L'Agence, au regard de l'analyse des données de contamination en mercure et de consommation disponibles, maintient et complète les recommandations émises dans son avis n°2006-SA-0003 du 6 juillet 2006 :
Recommandations aux femmes enceintes ou allaitant ainsi qu'aux enfants en bas âge (< 30 mois)
- éviter à titre de précaution la consommation des espèces de poissons prédateurs (l'espadon, le marlin, les requins notamment les sikis) et les lamproies,
- favoriser une consommation diversifiée des différentes espèces de poissons,
- limiter la consommation de poissons prédateurs sauvages à moins de 60 grammes par semaine pour les enfants de moins de 30 mois, et à moins de 150 grammes par semaine pour les femmes enceintes et allaitant.

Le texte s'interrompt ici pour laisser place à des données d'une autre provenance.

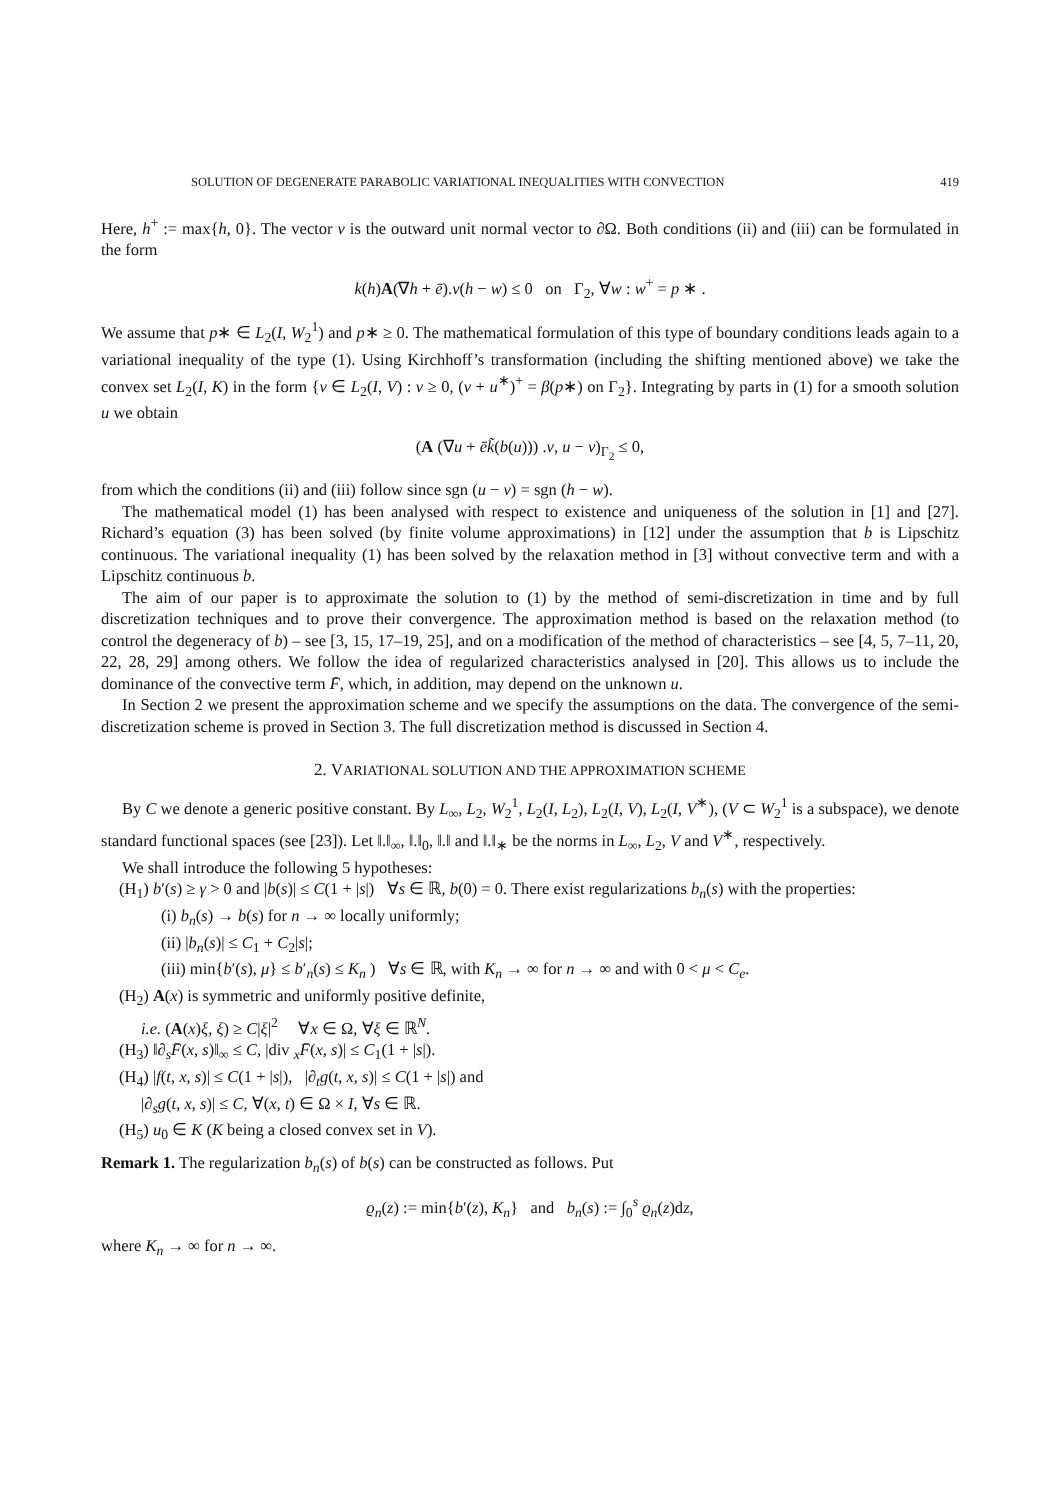SOLUTION OF DEGENERATE PARABOLIC VARIATIONAL INEQUALITIES WITH CONVECTION 419
Here, h<sup>+</sup> := max{h, 0}. The vector ν is the outward unit normal vector to ∂Ω. Both conditions (ii) and (iii) can be formulated in the form
k(h)A(∇h + ē).ν(h − w) ≤ 0 on Γ<sub>2</sub>, ∀w : w<sup>+</sup> = p ∗ .
We assume that p∗ ∈ L<sub>2</sub>(I, W<sub>2</sub><sup>1</sup>) and p∗ ≥ 0. The mathematical formulation of this type of boundary conditions leads again to a variational inequality of the type (1). Using Kirchhoff’s transformation (including the shifting mentioned above) we take the convex set L<sub>2</sub>(I, K) in the form {v ∈ L<sub>2</sub>(I, V) : v ≥ 0, (v + u<sup>∗</sup>)<sup>+</sup> = β(p∗) on Γ<sub>2</sub>}. Integrating by parts in (1) for a smooth solution u we obtain
(A (∇u + ēk̃(b(u))) .ν, u − v)<sub>Γ<sub>2</sub></sub> ≤ 0,
from which the conditions (ii) and (iii) follow since sgn (u − v) = sgn (h − w).
The mathematical model (1) has been analysed with respect to existence and uniqueness of the solution in [1] and [27]. Richard’s equation (3) has been solved (by finite volume approximations) in [12] under the assumption that b is Lipschitz continuous. The variational inequality (1) has been solved by the relaxation method in [3] without convective term and with a Lipschitz continuous b.
The aim of our paper is to approximate the solution to (1) by the method of semi-discretization in time and by full discretization techniques and to prove their convergence. The approximation method is based on the relaxation method (to control the degeneracy of b) – see [3, 15, 17–19, 25], and on a modification of the method of characteristics – see [4, 5, 7–11, 20, 22, 28, 29] among others. We follow the idea of regularized characteristics analysed in [20]. This allows us to include the dominance of the convective term F̄, which, in addition, may depend on the unknown u.
In Section 2 we present the approximation scheme and we specify the assumptions on the data. The convergence of the semi-discretization scheme is proved in Section 3. The full discretization method is discussed in Section 4.
2. VARIATIONAL SOLUTION AND THE APPROXIMATION SCHEME
By C we denote a generic positive constant. By L<sub>∞</sub>, L<sub>2</sub>, W<sub>2</sub><sup>1</sup>, L<sub>2</sub>(I, L<sub>2</sub>), L<sub>2</sub>(I, V), L<sub>2</sub>(I, V<sup>∗</sup>), (V ⊂ W<sub>2</sub><sup>1</sup> is a subspace), we denote standard functional spaces (see [23]). Let ‖.‖<sub>∞</sub>, ‖.‖<sub>0</sub>, ‖.‖ and ‖.‖<sub>∗</sub> be the norms in L<sub>∞</sub>, L<sub>2</sub>, V and V<sup>∗</sup>, respectively.
We shall introduce the following 5 hypotheses:
(H<sub>1</sub>) b′(s) ≥ γ > 0 and |b(s)| ≤ C(1 + |s|) ∀s ∈ ℝ, b(0) = 0. There exist regularizations b<sub>n</sub>(s) with the properties:
(i) b<sub>n</sub>(s) → b(s) for n → ∞ locally uniformly;
(ii) |b<sub>n</sub>(s)| ≤ C<sub>1</sub> + C<sub>2</sub>|s|;
(iii) min{b′(s), μ} ≤ b′<sub>n</sub>(s) ≤ K<sub>n</sub> ) ∀s ∈ ℝ, with K<sub>n</sub> → ∞ for n → ∞ and with 0 < μ < C<sub>e</sub>.
(H<sub>2</sub>) A(x) is symmetric and uniformly positive definite,
i.e. (A(x)ξ, ξ) ≥ C|ξ|<sup>2</sup> ∀x ∈ Ω, ∀ξ ∈ ℝ<sup>N</sup>.
(H<sub>3</sub>) ‖∂<sub>s</sub>F̄(x, s)‖<sub>∞</sub> ≤ C, |div <sub>x</sub>F̄(x, s)| ≤ C<sub>1</sub>(1 + |s|).
(H<sub>4</sub>) |f(t, x, s)| ≤ C(1 + |s|), |∂<sub>t</sub>g(t, x, s)| ≤ C(1 + |s|) and
|∂<sub>s</sub>g(t, x, s)| ≤ C, ∀(x, t) ∈ Ω × I, ∀s ∈ ℝ.
(H<sub>5</sub>) u<sub>0</sub> ∈ K (K being a closed convex set in V).
Remark 1. The regularization b<sub>n</sub>(s) of b(s) can be constructed as follows. Put
ϱ<sub>n</sub>(z) := min{b′(z), K<sub>n</sub>} and b<sub>n</sub>(s) := ∫<sub>0</sub><sup>s</sup> ϱ<sub>n</sub>(z)dz,
where K<sub>n</sub> → ∞ for n → ∞.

L'Afssa précise que cette recommandation ne concerne pas les femmes en âge de procréer, dans la mesure où, contrairement à d'autres contaminants qui peuvent s'accumuler tout au long de la vie, le MeHg est excrété et métabolisé (demi-vie corporelle estimée à 45 jours).
Conclusion
Les niveaux de contamination en mercure dans les produits de la pêche, surtout dans les poissons sauvages prédateurs, sont une préoccupation constante de santé publique, partagée au niveau international, avec des recommandations de consommation à destination des populations les plus sensibles, à savoir les femmes enceintes et les enfants en bas âge dans de nombreux pays. Toutefois une étude française montre que ces recommandations ont, certes, un impact sur la population, mais que celui-ci est atténué avec le temps, notamment en raison de l'ancrage profond des bénéfices liés à la consommation de poissons (notamment les effets positifs des oméga-3).